Как вы однажды здраво высказались с трибуны, невозможно сказать – а тем более написать – сразу и обо всем. Вот так и я. Я не рассматриваю сейчас экономическую сторону защитительного режима и не пытаюсь выяснить, дает ли этот режим больше блага, чем зла, или наоборот с точки зрения национального богатства. Единственный пункт, который я хочу вам доказать, это то, что вышеуказанный режим есть не что иное как проявление коммунизма. Господа Бийо и Прудон начали демонстрировать последний, и я хочу продолжить и дополнить их демонстрацию.

Прежде всего, что именно следует понимать под словом «коммунизм»? Существует несколько способов если не реализовать общность имущества, то, по крайней мере, попытаться сделать это. Г-н де Ламартин насчитал четыре способа. Вы полагаете, что их тысяча, и я согласен с вами. Тем не менее я думаю, что все они сводятся к трем категориям, из которых только одна, по-моему, представляет действительную опасность.

Во-первых, двое или чуть больше людей могут объединить свой труд и условия жизни. Если они при этом не стремятся поколебать все общество, ограничить свободу, узурпировать чью-то еще собственность прямо или косвенно, они причиняют зло только самим себе. Такие люди всегда склонны осуществлять свои мечты в какой-нибудь отдаленной и пустынной местности. Всякий, кто размышлял по этому поводу, знает, что эти несчастные в конце концов погибают, став жертвами собственных иллюзий. В наше время коммунисты такого типа дали своему химерическому раю имя Икарии, как бы предчувствуя трагическую развязку своего начинания>8. Мы должны бы тоже страдать от их слепоты и предостеречь их, если бы они умели нас слушать, но во всяком случае обществу не страшны их химеры.

Другая форма коммунизма грубее и жестче. Надо, мол, собрать все имеющиеся ценности и разделить их поровну между всеми людьми. Это кража, ставшая господствующим и всеобщим правилом. Это уничтожение не только собственности, но и труда и самого мотива, побуждающего людей трудиться. Такой коммунизм столь груб, абсурден и чудовищен, что, по правде сказать, именно по этой причине я не считаю его опасным. Об я этом я высказывался недавно на довольно многолюдном собрании избирателей, представлявших в своем большинстве бедные и страдающие классы. Мои слова вызвали взрыв недовольства.

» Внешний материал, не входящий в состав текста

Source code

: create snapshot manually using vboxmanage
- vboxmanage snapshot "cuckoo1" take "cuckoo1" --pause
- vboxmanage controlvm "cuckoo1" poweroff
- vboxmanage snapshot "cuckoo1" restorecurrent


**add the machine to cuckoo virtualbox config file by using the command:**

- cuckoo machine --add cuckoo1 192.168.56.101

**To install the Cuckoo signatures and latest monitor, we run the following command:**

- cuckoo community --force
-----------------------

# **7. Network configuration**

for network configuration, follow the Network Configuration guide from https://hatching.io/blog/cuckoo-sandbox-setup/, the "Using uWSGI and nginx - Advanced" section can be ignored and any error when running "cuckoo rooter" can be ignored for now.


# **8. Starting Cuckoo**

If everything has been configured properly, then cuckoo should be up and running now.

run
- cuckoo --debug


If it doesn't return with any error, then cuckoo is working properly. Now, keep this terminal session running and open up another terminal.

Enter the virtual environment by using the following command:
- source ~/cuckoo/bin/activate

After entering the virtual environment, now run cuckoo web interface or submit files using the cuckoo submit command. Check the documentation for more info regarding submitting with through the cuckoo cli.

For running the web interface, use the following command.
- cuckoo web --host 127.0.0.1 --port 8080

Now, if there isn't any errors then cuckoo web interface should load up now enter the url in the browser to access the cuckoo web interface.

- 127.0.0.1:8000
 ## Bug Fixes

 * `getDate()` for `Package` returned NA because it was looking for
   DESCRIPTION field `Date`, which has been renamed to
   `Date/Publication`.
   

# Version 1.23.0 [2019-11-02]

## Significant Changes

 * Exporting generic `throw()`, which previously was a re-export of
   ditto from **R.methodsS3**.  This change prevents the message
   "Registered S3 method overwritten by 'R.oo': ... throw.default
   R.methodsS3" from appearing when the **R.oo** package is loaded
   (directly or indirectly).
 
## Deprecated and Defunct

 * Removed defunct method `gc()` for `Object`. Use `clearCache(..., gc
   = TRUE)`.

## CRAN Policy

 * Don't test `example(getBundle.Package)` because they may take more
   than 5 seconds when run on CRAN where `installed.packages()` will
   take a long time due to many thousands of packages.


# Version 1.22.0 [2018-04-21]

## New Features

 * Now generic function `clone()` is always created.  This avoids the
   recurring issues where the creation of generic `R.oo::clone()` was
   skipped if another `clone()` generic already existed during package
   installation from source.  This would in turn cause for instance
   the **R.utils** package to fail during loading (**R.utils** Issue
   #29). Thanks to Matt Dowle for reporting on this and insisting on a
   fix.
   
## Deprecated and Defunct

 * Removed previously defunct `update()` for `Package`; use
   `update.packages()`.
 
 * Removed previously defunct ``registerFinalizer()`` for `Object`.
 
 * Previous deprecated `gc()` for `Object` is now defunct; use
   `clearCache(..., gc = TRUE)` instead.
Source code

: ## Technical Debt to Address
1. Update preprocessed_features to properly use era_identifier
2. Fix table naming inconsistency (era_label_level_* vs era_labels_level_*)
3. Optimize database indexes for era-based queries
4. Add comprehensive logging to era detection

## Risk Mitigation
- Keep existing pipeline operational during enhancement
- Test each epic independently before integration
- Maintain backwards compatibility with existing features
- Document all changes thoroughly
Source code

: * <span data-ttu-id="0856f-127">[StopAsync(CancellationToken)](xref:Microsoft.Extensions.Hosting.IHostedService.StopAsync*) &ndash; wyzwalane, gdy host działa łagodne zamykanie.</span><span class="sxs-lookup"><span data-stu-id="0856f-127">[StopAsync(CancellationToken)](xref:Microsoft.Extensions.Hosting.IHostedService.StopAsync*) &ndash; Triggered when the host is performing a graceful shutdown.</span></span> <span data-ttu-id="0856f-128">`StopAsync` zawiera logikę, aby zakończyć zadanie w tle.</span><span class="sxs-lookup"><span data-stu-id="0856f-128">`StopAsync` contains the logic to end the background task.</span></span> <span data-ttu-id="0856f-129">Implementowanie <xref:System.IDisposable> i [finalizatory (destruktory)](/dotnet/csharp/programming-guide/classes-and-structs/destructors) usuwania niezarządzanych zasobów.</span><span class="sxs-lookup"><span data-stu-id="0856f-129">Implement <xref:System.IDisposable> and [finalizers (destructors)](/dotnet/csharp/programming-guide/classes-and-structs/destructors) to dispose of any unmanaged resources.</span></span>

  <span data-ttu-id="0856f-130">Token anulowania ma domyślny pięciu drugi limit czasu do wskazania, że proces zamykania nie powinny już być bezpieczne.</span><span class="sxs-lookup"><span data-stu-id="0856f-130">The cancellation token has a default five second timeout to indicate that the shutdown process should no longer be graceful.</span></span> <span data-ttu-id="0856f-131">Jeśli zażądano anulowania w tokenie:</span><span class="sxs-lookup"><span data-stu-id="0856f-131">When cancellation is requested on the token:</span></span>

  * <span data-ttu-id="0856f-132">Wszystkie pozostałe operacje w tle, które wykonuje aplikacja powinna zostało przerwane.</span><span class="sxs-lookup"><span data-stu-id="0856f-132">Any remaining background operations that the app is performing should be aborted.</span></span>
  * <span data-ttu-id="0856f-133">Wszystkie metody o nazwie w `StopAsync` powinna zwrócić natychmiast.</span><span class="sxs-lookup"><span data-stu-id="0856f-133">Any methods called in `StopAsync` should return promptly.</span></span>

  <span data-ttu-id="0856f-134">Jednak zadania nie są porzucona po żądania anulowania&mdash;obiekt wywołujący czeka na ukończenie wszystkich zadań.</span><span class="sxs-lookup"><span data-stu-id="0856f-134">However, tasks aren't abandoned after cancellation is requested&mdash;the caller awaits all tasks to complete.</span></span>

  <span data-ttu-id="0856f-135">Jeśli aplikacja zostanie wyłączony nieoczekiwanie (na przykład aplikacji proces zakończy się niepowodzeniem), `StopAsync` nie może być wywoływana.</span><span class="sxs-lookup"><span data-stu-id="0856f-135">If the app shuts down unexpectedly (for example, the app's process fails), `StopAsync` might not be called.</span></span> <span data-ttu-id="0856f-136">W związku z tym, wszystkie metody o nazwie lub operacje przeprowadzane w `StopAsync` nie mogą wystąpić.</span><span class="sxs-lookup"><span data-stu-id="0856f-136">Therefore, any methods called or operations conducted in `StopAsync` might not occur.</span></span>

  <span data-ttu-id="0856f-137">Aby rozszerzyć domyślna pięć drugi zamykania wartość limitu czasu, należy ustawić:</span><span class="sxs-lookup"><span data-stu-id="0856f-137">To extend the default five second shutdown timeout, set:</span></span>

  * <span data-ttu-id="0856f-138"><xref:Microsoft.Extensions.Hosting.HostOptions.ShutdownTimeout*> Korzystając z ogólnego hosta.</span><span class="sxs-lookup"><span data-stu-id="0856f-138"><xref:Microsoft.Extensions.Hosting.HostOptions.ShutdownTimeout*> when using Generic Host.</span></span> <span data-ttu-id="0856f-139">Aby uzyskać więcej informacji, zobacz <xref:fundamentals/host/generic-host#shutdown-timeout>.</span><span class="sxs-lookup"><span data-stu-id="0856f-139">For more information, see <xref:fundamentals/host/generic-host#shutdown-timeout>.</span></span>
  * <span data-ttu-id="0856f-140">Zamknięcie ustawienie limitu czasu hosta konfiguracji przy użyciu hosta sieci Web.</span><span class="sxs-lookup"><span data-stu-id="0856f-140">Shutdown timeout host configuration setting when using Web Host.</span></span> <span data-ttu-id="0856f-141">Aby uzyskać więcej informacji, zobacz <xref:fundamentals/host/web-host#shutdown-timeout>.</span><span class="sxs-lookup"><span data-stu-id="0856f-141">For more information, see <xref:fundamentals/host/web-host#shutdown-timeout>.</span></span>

Я выразил удивление. «Ну и ну, – говорили они, – г-н Бастиа решается утверждать, что коммунизм неопасен! Значит, он сам коммунист! Мы и так подозревали, потому что коммунисты, социалисты, экономисты – все они одной породы, у них даже концовки рифмуются». Я не без труда вышел из неловкого положения. Но сам этот случай доказывает истинность моего утверждения. Да, коммунизм неопасен, когда он проявляет себя в наивнейшей форме самого простого грабежа; он неопасен, потому что вызывает отвращение.

Поспешу сказать, что если протекционизм может и должен быть уподоблен коммунизму, то коммунизму отнюдь не в той форме, которую я только что обрисовал.

Но коммунизм имеет еще и третью форму.

Заставить правительство вмешаться, поставить перед ним задачу уравновесить и уравнять прибыли и достояния, взяв что-то у одних без их согласия и безвозмездно отдав другим, то есть напрямую поручить правительству провести в жизнь некую уравниловку посредством тоже прямого ограбления – ведь это же самый настоящий коммунизм! И от этого не уйдешь, украшая разными названиями способы, применяемые государством. Будет ли оно действовать прямо или окольными путями, вводить ограничения в торговле или увеличивать налоги, оперировать тарифами или ссылаться на право на труд, твердить о равенстве, солидарности и братстве – это все едино и не меняет природы вещей. Грабеж собственности не перестает быть грабежом лишь потому, что он совершается регулярно, упорядоченно, систематизированно и через посредство закона.